Currently, everything you do on Facebook is done under your real legal name because of Facebook’s controversial and broken real-name policy.

Previously, Facebook used the term “closed” to give the impression that information was protected in health support groups. This was deceptive language and gave a massively false impression. But this terminology gave Facebook some deniability. Now the same group settings that do nothing to protect privacy are simply called “Private”.

Facebook has knowingly deceived their users about the privacy settings on health support groups. In fact, Facebook recently took the position in court that nothing is “private” on Facebook. A position that the judge this week rejected saying: “Facebook’s view is so wrong.”

And while they continue to claim that these groups are private, any user can exploit SICGRL from within the group. This means that if your group is breached, your information as part of a health support group links back to your real name and location.

What do we do next?

We are a small community of health support group members who are deeply involved in figuring out how to respond to problems with Facebook’s privacy designs. We do not yet have a consensus on how to respond to the fact that the FTC has failed to enforce the law regarding its PHR rule while still forgiving Facebook for all of the times they violated those laws. Neither do we have consensus on how to move forward as Facebook sweeps repeated privacy abuses and data breaches under the rug, while aggressively marketing to support groups that their platform is a safe place to gather for vulnerable users seeking health information and support communities.

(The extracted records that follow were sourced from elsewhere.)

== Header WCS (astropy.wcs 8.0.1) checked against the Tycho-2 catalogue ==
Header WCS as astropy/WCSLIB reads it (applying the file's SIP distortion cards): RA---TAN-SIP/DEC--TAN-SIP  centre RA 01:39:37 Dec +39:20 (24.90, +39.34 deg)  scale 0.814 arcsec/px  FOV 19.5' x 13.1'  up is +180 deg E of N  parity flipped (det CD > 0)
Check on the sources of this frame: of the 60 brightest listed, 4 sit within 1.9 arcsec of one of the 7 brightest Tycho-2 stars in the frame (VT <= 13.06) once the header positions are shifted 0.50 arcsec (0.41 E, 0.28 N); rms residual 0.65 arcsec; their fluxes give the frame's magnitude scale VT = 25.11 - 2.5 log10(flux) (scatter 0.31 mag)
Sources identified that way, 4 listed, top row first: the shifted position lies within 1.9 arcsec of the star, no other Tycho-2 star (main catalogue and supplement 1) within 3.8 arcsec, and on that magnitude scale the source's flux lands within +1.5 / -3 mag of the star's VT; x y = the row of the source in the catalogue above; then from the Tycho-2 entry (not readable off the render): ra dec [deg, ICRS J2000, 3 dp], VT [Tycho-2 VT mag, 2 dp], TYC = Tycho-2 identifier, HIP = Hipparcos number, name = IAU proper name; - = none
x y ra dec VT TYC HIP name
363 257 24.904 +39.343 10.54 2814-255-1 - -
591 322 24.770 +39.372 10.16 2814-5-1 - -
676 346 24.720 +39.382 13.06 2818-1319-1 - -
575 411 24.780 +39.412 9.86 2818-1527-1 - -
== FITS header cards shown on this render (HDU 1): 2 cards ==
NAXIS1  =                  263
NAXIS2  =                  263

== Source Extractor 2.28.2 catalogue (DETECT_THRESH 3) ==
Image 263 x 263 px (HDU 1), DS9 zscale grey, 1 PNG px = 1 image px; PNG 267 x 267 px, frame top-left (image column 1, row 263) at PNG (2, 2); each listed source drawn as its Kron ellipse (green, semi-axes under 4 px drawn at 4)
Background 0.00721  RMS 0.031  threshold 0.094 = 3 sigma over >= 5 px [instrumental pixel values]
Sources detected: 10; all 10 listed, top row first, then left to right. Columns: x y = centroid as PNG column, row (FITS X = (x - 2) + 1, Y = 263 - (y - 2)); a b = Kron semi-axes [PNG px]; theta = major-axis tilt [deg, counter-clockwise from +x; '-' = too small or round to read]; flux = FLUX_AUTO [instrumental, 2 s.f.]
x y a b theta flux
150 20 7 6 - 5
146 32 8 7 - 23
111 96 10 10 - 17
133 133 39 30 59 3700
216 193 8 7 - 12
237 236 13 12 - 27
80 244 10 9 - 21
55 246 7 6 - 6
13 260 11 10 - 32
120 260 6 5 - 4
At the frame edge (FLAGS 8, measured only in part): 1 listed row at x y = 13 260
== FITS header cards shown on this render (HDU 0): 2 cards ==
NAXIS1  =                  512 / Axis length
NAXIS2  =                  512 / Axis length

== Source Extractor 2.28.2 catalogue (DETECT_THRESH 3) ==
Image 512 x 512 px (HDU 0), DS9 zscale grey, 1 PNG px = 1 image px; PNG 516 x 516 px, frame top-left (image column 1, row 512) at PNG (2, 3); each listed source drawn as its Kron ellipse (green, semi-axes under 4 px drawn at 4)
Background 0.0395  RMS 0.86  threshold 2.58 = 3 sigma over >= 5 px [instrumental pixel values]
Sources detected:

At the present time, it is enough to explicitly state the following: 

  • The SIcGRL vulnerability is not fixed and is still causing health data to leak from health-related support groups. This continues to result in casualties for Facebook users at an unknowable rate. 
  • The privacy settings that are abused under SicGRL represent deceptive trade practices by Facebook that the FTC is responsible for regulating but has failed to correct.
  • The SicGRL data breach is covered under the PHR breach notification rule which the FTC is responsible for enforcing, but has so far said nothing about publicly. 
  • SicGRL is a violation of the terms of the 2012 FTC consent order that Facebook agreed to follow. 
  • The FTC has granted immunity to both the Facebook corporation and its executives for violating the PHR breach notification rule previous to June 12th, 2019.  They have done this without addressing any of the SicGRL or other problems that support group communities have faced on the Facebook platform.
  • According to the standards for fines associated with PHR breach notification violations, Facebook has already accrued hundreds of millions of dollars of new potential fines, since June 12th, 2019.
  • The ongoing SicGRL breach is also a violation of the second 2019 consent decree, and has been since the moment it was signed.